Цитируемый отрывок:

* * *

Этапы формирования письменности

Современная письменность прошла достаточно длительный период становления. Можно выделить следующие этапы её формирования:

Предметное письмо

Изначально люди не обладали никакой письменностью. Поэтому было достаточно трудно передавать информацию на большие расстояния. Известная легенда (рассказанная Геродотом) о персидском царе Дарии I гласит, что как-то раз он получил послание от кочевников скифов. Послание включало в себя следующие четыре предмета: птицу, мышь, лягушку и стрелы. Гонец, доставивший послание, сообщил, что более ничего сообщать ему не велено, и с тем распрощался с царем. Встал вопрос, как же интерпретировать это послание скифов. Царь Дарий посчитал, что скифы отдают себя в его власть и в знак покорности принесли ему землю, воду и небо, ибо мышь означает землю, лягушка — воду, птица — небо, а стрелы означают, что скифы отказываются от сопротивления. Однако один из мудрецов возразил Дарию. Он истолковал послание скифов совершенно иначе: «Если вы, персы, как птицы не улетите в небо, или, как мыши не зароетесь в землю, или, как лягушки, не поскачете в болото, то не вернетесь назад, пораженные этими стрелами». Как оказалось в дальнейшем, этот мудрец был прав.

Пересказанная легенда раскрывает тот факт, что первоначально люди пытались передавать информацию при помощи различных предметов. Известными историческими примерами предметного письма также являются вампум (ирокезское письмо, представленное разноцветными ракушками, нанизанными на веревку) и кипу (перуанское письмо, в котором информация передавалась цветом и количеством узелков на веревках). Конечно, предметное письмо не было самым удобным средством передачи информации и со временем люди придумали более универсальные инструменты.

* * *

Фрагмент набора данных:
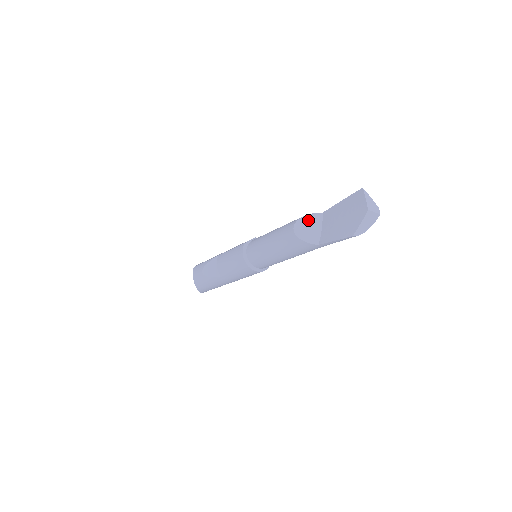
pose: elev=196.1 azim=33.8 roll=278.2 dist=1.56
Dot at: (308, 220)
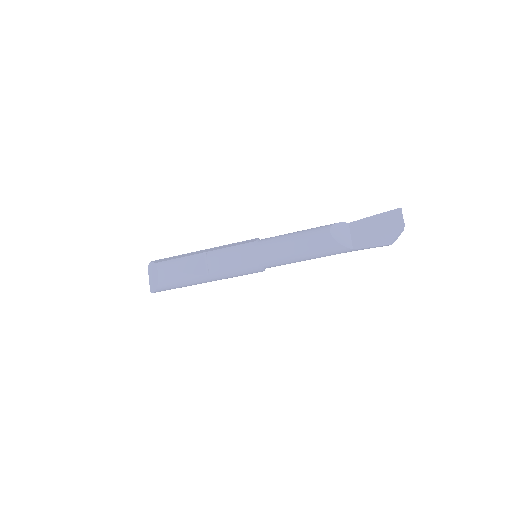
Dot at: (340, 227)
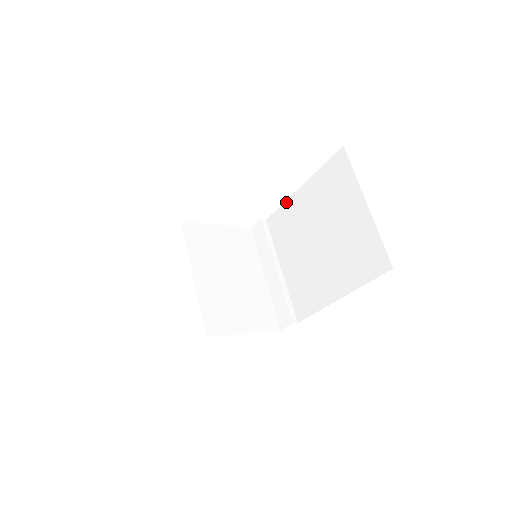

* * *

Задание:
Ответьте на вопросы по отрывку о предметном письме:
(a) Кто рассказал легенду о персидском царе Дарии I?
(b) Какие четыре предмета входили в послание скифов?
(c) Чем передавалась информация в кипу?
Этот материал существует отдельно от отрывка и с ним не связан.

Результат ниже:
(a) Геродот.
(b) Птица, мышь, лягушка и стрелы.
(c) Цветом и количеством узелков на веревках.